→ **Seitenauszug**
Nationalspieler Matthias Ginter: Mit dem Mut des Spitzenreiters

Tabellenführer mit Borussia Mönchengladbach, Abwehrchef in der Nationalmannschaft - Matthias Ginter nutzt die Gunst der Stunde

Der Spieler in der Position des Mittelstürmers tat, was ein Mittelstürmer in dieser Situation tun musste: Er vertraute seiner Intuition. Bis dahin hatte er alles lehrbuchmäßig richtig gemacht, erkannt, dass der Ball von außen an den Fünfmeterraum gespielt werden würde und sich in die passende Abschlussposition gebracht. Aber dann kam es zu leichten Störungen im Betriebsablauf. „Ich war eigentlich schon ein bisschen zu weit vorne“, sagte er. „Es war instinktiv, dass ich irgendwie den Ball noch aufs Tor bringen wollte.“ Irgendwie. Der Spieler in der Position des Mittelstürmers drehte sich halb um die eigene Achse und lenkte den Ball mit der Sohle ins Tor.

Mittelstürmer können so was, aber der Mann in der Position des Mittelstürmers hieß Matthias Ginter, und im normalen Leben, sowohl in seinem Verein Borussia Mönchengladbach als auch in der deutschen Fußball-Nationalmannschaft, ist er als Innenverteidiger tätig. „Man muss ihm auf jeden Fall ein Kompliment aussprechen“, sagte Mittelfeldspieler Leon Goretzka. „Das wird er nicht so schnell vergessen.“

Davon ist auszugehen. Für Matthias Ginter war es im 29. Länderspiel das erste Tor überhaupt. Es war kein ganz unwichtiges, weil es sein Team kurz vor der Pause gegen die ultradefensiven Weißrussen mit 1:0 in Führung brachte, und noch dazu traf Ginter in dem Stadion, in dem er auch als Vereinsspieler seiner Arbeit nachgeht.

→ **Aufgabe 1**
Schreibe die Zeilen der Liste zwischen der Zeile mit „collection date: 1956-05-10“ und der Zeile mit „locality: Los Baños.“, beide eingeschlossen, neu und ersetze darin „country“ durch „nation“, ohne sonst etwas zu ändern.

→ **Daten zur Aufgabe**
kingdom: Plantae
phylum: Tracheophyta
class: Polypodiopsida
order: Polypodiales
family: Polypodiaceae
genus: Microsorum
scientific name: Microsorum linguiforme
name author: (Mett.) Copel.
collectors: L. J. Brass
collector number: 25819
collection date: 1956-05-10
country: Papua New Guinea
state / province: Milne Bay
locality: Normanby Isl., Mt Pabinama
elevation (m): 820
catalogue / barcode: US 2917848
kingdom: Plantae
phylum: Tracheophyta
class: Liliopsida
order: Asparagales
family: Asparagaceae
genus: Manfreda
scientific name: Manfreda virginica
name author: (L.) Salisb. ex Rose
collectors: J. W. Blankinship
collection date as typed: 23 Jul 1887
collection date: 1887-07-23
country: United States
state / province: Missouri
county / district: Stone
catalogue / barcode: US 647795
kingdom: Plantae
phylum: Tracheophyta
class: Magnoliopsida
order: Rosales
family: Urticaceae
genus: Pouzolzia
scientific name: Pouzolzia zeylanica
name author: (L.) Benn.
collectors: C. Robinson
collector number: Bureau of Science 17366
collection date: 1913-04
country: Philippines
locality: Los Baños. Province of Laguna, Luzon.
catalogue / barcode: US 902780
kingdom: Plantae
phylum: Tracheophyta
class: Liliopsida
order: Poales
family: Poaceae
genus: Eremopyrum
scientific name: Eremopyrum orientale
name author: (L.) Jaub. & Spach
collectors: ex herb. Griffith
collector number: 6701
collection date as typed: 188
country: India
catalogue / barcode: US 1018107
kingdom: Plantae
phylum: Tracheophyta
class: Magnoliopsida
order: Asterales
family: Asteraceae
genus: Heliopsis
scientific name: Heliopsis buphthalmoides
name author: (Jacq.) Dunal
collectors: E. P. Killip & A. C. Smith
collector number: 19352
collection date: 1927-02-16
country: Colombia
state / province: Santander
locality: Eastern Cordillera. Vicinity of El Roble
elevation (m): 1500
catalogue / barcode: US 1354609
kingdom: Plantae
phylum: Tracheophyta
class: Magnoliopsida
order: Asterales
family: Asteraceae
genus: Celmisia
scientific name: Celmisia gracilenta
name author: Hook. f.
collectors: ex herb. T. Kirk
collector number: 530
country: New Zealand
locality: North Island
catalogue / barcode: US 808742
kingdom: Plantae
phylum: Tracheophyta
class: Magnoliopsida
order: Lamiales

→ **Aufgabe 2**
Fasse den Seitenauszug in zwei Sätzen zusammen.

→ **Richtige Antwort 1**
collection date: 1956-05-10
nation: Papua New Guinea
state / province: Milne Bay
locality: Normanby Isl., Mt Pabinama
elevation (m): 820
catalogue / barcode: US 2917848
kingdom: Plantae
phylum: Tracheophyta
class: Liliopsida
order: Asparagales
family: Asparagaceae
genus: Manfreda
scientific name: Manfreda virginica
name author: (L.) Salisb. ex Rose
collectors: J. W. Blankinship
collection date as typed: 23 Jul 1887
collection date: 1887-07-23
nation: United States
state / province: Missouri
county / district: Stone
catalogue / barcode: US 647795
kingdom: Plantae
phylum: Tracheophyta
class: Magnoliopsida
order: Rosales
family: Urticaceae
genus: Pouzolzia
scientific name: Pouzolzia zeylanica
name author: (L.) Benn.
collectors: C. Robinson
collector number: Bureau of Science 17366
collection date: 1913-04
nation: Philippines
locality: Los Baños. Province of Laguna, Luzon.

→ **Richtige Antwort 2**
Matthias Ginter ist Tabellenführer mit Borussia Mönchengladbach und Abwehrchef der Nationalmannschaft. In der Position eines Mittelstürmers lenkte der Innenverteidiger den Ball instinktiv mit der Sohle ins Tor und erzielte so in seinem 29. Länderspiel sein erstes Tor überhaupt, das sein Team kurz vor der Pause gegen die Weißrussen mit 1:0 in Führung brachte.